When City Hall was undergoing its recently completed $38 million renovation, architects Ford, Powell & Carson uncovered 18 shallow niches in walls that formerly held indoor windows, a common source of interior ventilation in buildings built before the advent of air conditioning.
Architect Allison Chambers suggested using the niches for artwork, and the staff of the city’s Department of Arts & Culture saw an opportunity. It commissioned six artists to fill those niches, which are situated in groups of three abutting hallways in the main lobbies of floors two, three, and four in City Hall.
The resulting works are by contemporary San Antonio artists Ruth Leonela Buentello, Ana Fernandez, Emily Fleisher, Raul Rene Gonzalez, Megan Harrison, and Mari Hernandez. All reflect aspects of the city they call home. The artists were tasked to consider the theme “creative geographies,” which could include notions of mapmaking, local culture, and the history of the area’s residents.
Gonzalez chose genres of local music as his subject for a set of three paintings. Hernandez created photographic portraits of members of the Tap Pilam Nation. Fernandez depicted three San Antonio streets, while Harrison elegantly framed three views of acequias and local waterways. Buentello highlighted migrants’ role in the city.
By focusing on the very niches that would hold her artwork, sculptor Emily Fleisher said she tried to “pick apart the truth of the site” — that “City Hall is, and always has been, an office building” since its construction in 1889.

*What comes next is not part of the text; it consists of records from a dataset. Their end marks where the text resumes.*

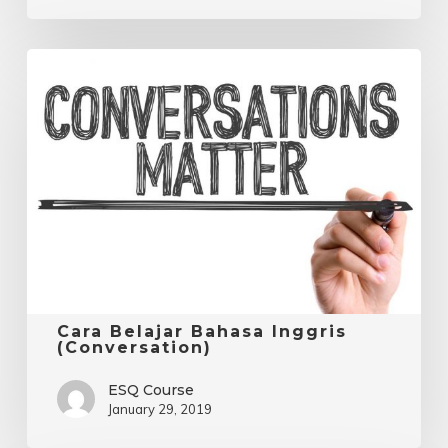
Cara
Belajar
Bahasa
Inggris
(Conversation)
Cara Belajar Bahasa Inggris
(Conversation)
ESQ Course
January 29, 2019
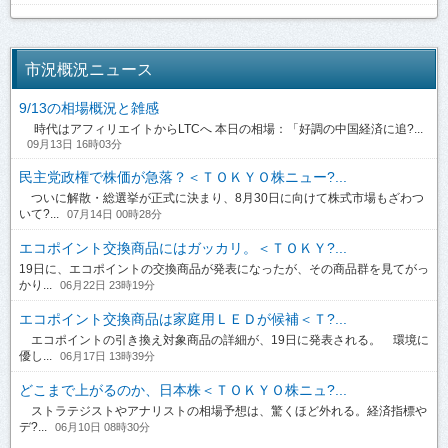
市況概況ニュース
9/13の相場概況と雑感
時代はアフィリエイトからLTCへ 本日の相場：「好調の中国経済に追?...
09月13日 16時03分
民主党政権で株価が急落？＜ＴＯＫＹＯ株ニュー?...
ついに解散・総選挙が正式に決まり、8月30日に向けて株式市場もざわつ
いて?...
07月14日 00時28分
エコポイント交換商品にはガッカリ。＜ＴＯＫＹ?...
19日に、エコポイントの交換商品が発表になったが、その商品群を見てがっ
かり...
06月22日 23時19分
エコポイント交換商品は家庭用ＬＥＤが候補＜Ｔ?...
エコポイントの引き換え対象商品の詳細が、19日に発表される。 環境に
優し...
06月17日 13時39分
どこまで上がるのか、日本株＜ＴＯＫＹＯ株ニュ?...
ストラテジストやアナリストの相場予想は、驚くほど外れる。経済指標や
デ?...
06月10日 08時30分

In her three-part work titled Foundational Elements, Fleisher pays homage to the original City Hall while bringing to light other generally unseen aspects of City operations.

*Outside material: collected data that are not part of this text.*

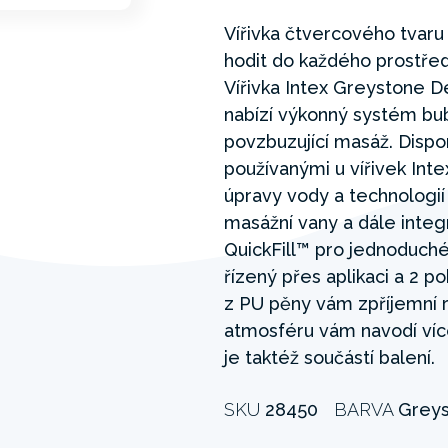
Vířivka čtvercového tvar
hodit do každého prostředí
Vířivka Intex Greystone D
nabízí výkonný systém bubl
povzbuzující masáž. Disp
používanými u vířivek In
úpravy vody a technologií 
masážní vany a dále int
QuickFill™ pro jednoduché
řízený přes aplikaci a 2 
z PU pěny vám zpříjemní r
atmosféru vám navodí víc
je taktéž součástí balení.
SKU
28450
BARVA
Grey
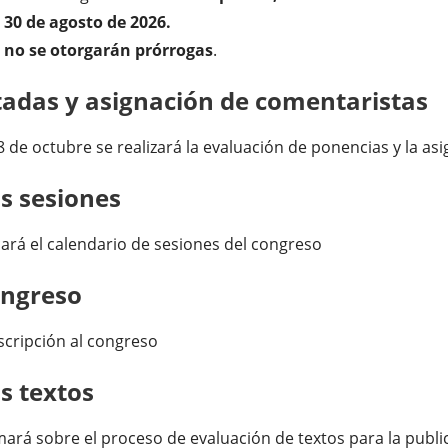
 30 de agosto de 2026.
y
no se otorgarán prórrogas
.
adas y asignación de comentaristas
8 de octubre se realizará la evaluación de ponencias y la a
as sesiones
cará el calendario de sesiones del congreso
ongreso
nscripción al congreso
s textos
rá sobre el proceso de evaluación de textos para la public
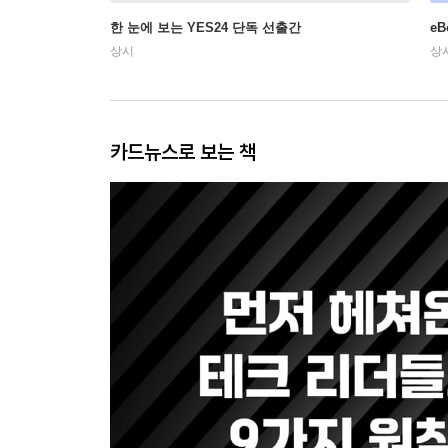
한 눈에 보는 YES24 단독 선출간
e
상시
상
카드뉴스로 보는 책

A miniature rendering in concrete of the pre-renovation City Hall is set atop a miniature desk, with a slew of stacked papers and file folders, also cast in concrete, between the building and desk surface.
“I thought it would be a fun nod to all of the people who have worked in the building over the years” and all the “mundane office tasks” they must perform, she said.
Behind the more glamorous and public roles of mayor, city manager, and City Council are the many staff members who make City Hall — what Councilwoman Melissa Cabello-Havrda (D6) called “the house of the people” — work.
“They are the backbone of the city, they are making the city run,” she said. “Without them, I’m not here. Without them, all of the work I try to do to get your streets fixed doesn’t happen.”
Joining City Hall are miniature renderings of the Bexar County Courthouse and Mission Espada. Above each are glass lamps that echo the three tiny Espada mission bells in the center niche.
Fleisher’s sculptures sparked a joyful reaction when Cabello-Havrda first saw them, both because Fleisher is a resident of District 6 and her work represents the talent there, and for what she chose to represent.
“Those are very important buildings to me as a native San Antonian,” the councilwoman said, in that they represent law, government, and the city’s deep and complex cultural identity.
While Fleisher highlights the work most constituents of local government rarely see, most members of the public won’t be able to see any of the new artworks for some time. Due to standard security precautions, only people with official City Hall business are permitted access inside the building’s newly renovated floors.
An open house is in the works, however, to give San Antonians a chance to see not only the new building, but the artworks that now adorn its many niches and walls, said Department of Arts and Culture Executive Director Debbie Racca-Sittre.
In addition to the six commissioned installations, Stephanie Torres, a senior management analyst with the department, curated a selection of the City’s art collection to fill the walls of the basement level and other floors with framed artworks by a selection of the city’s artists.
Included are works on paper by Jose Villalobos, who has lately received national recognition, small portraits in pencil by César Martínez, who has been collected by the Smithsonian American Art Museum, and a distinctly Trumpian visage by Richard Armendariz titled Time Will Tell.
The basement features an oil painting honoring the Tuskegee airmen by Howard Roeder Jr., portraits by Anthony Francis, and drawings by Joe de la Cruz, one of which features a Black Lives Matter hoodie.
Racca-Sittre said final approval of the artworks rested with the city manager’s office, which had no issues with the installation.
In a media statement issued by the city, Mayor Ron Nirenberg praised the inclusion of local art: “These artworks bring much more than interior décor for this space. They intrinsically set the tone for the important issues tackled here, rooting us in the fabric of San Antonio.”
Cabello-Havrda emphasized that including art in the seat of local government is a point of distinction for the city.
“It warms my heart to go into City Hall and know that I’m in San Antonio City Hall,” she said. “This isn’t just any city hall across the country. It is San Antonio’s City Hall. And you see that everywhere you look in that building. I love this city, this city is my whole heart. Seeing [the art] just inspires me.”